Input for this task:
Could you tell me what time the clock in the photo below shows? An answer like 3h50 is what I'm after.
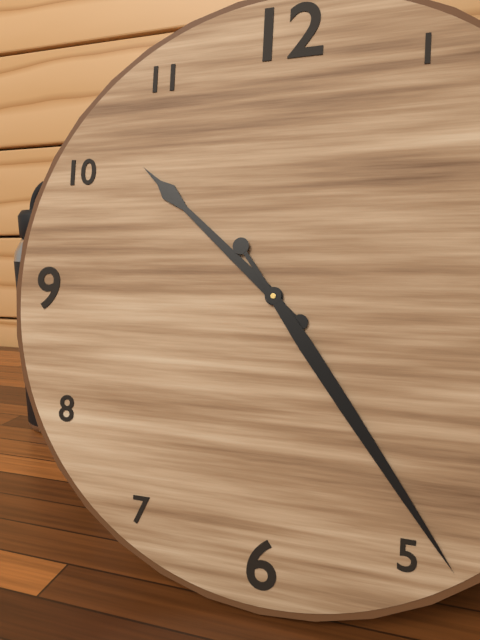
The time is 10h24
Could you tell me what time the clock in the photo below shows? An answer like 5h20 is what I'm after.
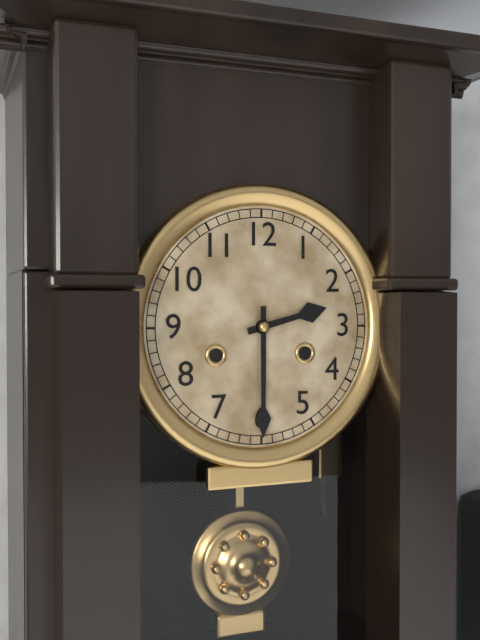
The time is 2h30
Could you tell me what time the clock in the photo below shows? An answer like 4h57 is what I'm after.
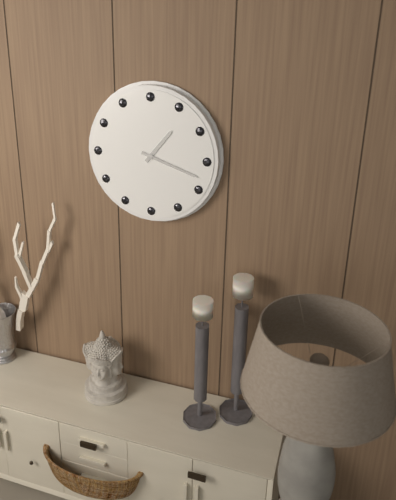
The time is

Task brief:
Repeat the material word for word from the line containing "4h57 is what I'm after." through its end, omitting the pictures.

Full output:
Could you tell me what time the clock in the photo below shows? An answer like 4h57 is what I'm after.
The time is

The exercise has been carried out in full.